--- Selected extract ---

Lyme disease definitely ranks high on the list of health woes we hope we never have to encounter. (Just check out how Lyme disease stole this woman’s sanity if you need proof that it’s scary as sh*t.)
But now, thanks to climate change, you might be more likely to get it than ever before.
You know how climate change = warmer winters and longer summers? Well, according to medical site STAT, these extended periods of nice weather are allowing deer ticks to mature faster and live longer. In the past, many would die off from chilly temps come winter. But now there’s a glut of ravenous bloodsuckers ready to bite and infect us with the disease-causing bacteria. Bottom line: Lyme disease is being transmitted quicker and more often. Yikes.
Give yourself regular tick checks after being outside. This goes double if you live in one of the 14 states where about 95 percent of Lyme disease cases originate. The most recent Centers for Disease Control (CDC) data lists Pennsylvania, Massachusetts, New York, New Jersey, and Connecticut as the top states, and you can check where your state falls on the CDC website. It takes 36 hours for the infecting bacteria to cycle from the tick’s gut to its saliva and into your bloodstream, so act fast. (Got pets? Don’t forget to scan them, too!)

--- Data records ---

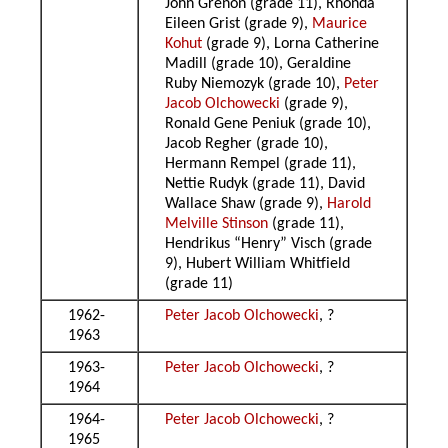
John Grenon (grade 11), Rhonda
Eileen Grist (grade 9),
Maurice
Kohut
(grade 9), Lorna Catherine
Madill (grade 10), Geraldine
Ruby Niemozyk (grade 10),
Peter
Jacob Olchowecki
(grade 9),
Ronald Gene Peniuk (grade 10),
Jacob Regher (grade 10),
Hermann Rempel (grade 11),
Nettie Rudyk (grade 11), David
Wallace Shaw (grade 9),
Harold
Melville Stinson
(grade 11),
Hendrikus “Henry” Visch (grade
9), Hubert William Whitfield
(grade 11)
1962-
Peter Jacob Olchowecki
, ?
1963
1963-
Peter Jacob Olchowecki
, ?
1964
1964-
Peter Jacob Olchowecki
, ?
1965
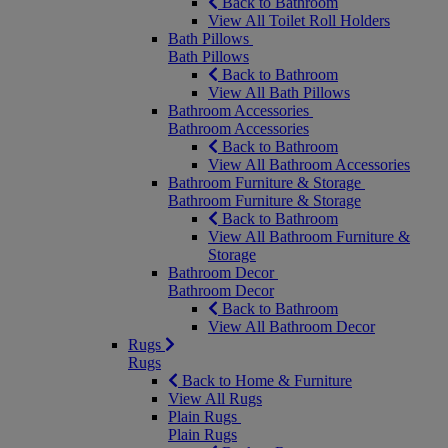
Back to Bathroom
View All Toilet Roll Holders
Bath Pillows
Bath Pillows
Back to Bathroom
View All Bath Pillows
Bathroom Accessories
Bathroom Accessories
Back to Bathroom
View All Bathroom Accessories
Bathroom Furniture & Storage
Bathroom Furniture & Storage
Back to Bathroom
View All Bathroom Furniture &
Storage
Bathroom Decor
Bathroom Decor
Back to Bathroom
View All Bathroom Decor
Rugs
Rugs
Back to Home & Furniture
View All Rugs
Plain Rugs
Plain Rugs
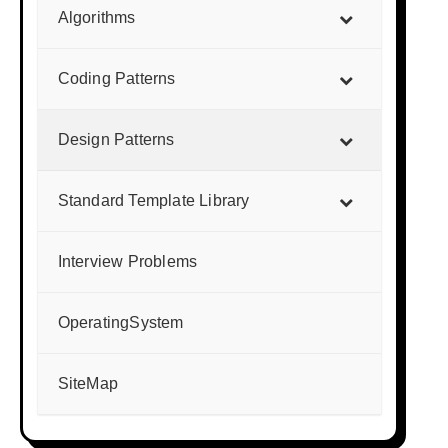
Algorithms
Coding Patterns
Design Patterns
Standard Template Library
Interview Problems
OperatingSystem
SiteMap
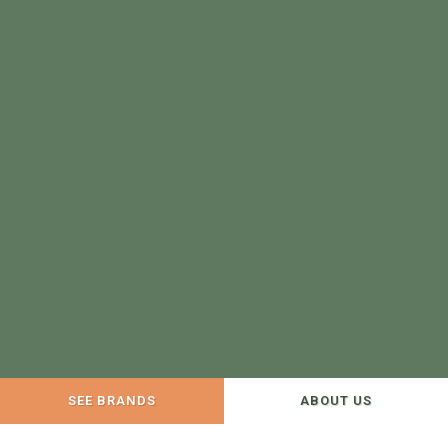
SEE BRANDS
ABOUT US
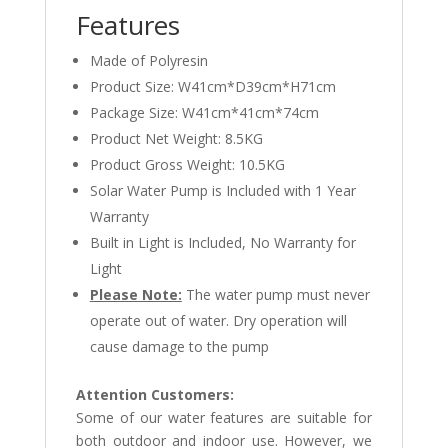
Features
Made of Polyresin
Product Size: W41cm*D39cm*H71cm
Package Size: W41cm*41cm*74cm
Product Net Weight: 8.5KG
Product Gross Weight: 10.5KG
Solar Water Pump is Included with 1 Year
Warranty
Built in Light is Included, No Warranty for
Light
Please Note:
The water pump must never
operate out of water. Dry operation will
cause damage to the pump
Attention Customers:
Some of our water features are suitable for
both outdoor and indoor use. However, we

---
--- Data records ---

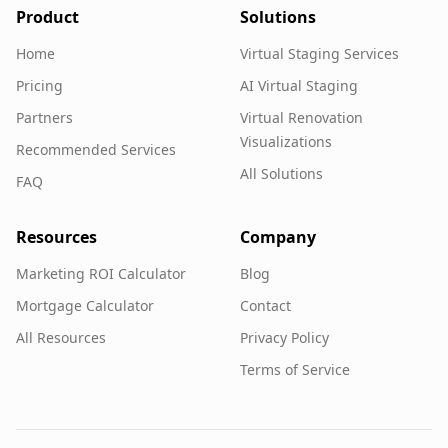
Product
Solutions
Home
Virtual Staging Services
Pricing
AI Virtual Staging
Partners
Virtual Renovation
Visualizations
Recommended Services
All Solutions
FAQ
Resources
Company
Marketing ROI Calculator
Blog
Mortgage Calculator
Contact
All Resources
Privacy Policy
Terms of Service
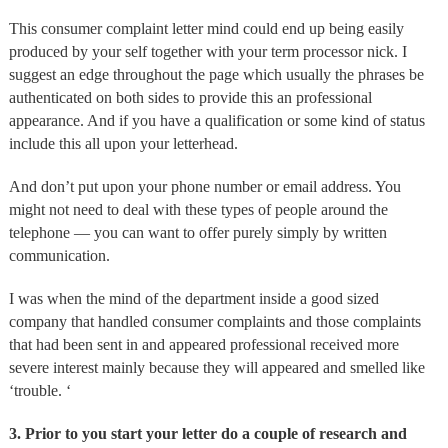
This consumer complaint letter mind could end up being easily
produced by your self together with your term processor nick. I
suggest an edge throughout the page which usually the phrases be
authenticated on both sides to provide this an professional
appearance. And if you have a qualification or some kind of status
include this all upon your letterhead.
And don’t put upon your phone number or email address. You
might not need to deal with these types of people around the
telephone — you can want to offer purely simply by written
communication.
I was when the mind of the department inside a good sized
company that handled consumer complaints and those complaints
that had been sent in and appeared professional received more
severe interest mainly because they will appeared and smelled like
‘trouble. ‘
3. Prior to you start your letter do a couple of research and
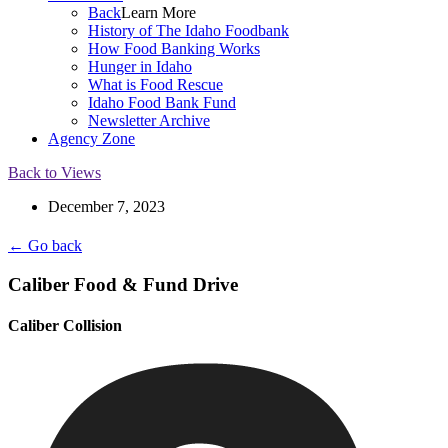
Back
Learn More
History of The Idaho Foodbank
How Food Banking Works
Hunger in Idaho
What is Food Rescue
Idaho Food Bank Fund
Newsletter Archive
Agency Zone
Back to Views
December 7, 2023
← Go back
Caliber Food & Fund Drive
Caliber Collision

---

What the task requires: Could you reproduce, word for word, the passage of the Lyme disease article starting at "But now, thanks" and ending at "more often. Yikes."?

Answer to this exercise:
But now, thanks to climate change, you might be more likely to get it than ever before.
You know how climate change = warmer winters and longer summers? Well, according to medical site STAT, these extended periods of nice weather are allowing deer ticks to mature faster and live longer. In the past, many would die off from chilly temps come winter. But now there’s a glut of ravenous bloodsuckers ready to bite and infect us with the disease-causing bacteria. Bottom line: Lyme disease is being transmitted quicker and more often. Yikes.